Look through the records below and collect all lines that hold the string "buttons".
[[ Records for this exercise, beginning ]]
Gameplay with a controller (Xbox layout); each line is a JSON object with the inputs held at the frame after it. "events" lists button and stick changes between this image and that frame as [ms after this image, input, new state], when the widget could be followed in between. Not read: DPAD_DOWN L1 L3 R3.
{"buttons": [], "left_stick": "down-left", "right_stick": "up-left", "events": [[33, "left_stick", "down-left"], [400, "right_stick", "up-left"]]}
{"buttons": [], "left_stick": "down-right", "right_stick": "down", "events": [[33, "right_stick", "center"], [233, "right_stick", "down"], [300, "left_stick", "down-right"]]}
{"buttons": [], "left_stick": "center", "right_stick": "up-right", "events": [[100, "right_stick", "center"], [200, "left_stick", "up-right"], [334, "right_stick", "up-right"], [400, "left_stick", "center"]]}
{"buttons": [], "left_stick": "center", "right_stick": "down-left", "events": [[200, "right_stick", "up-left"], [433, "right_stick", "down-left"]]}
[[ Records for this exercise, end ]]
§ Answer space
{"buttons": [], "left_stick": "down-left", "right_stick": "up-left", "events": [[33, "left_stick", "down-left"], [400, "right_stick", "up-left"]]}
{"buttons": [], "left_stick": "down-right", "right_stick": "down", "events": [[33, "right_stick", "center"], [233, "right_stick", "down"], [300, "left_stick", "down-right"]]}
{"buttons": [], "left_stick": "center", "right_stick": "up-right", "events": [[100, "right_stick", "center"], [200, "left_stick", "up-right"], [334, "right_stick", "up-right"], [400, "left_stick", "center"]]}
{"buttons": [], "left_stick": "center", "right_stick": "down-left", "events": [[200, "right_stick", "up-left"], [433, "right_stick", "down-left"]]}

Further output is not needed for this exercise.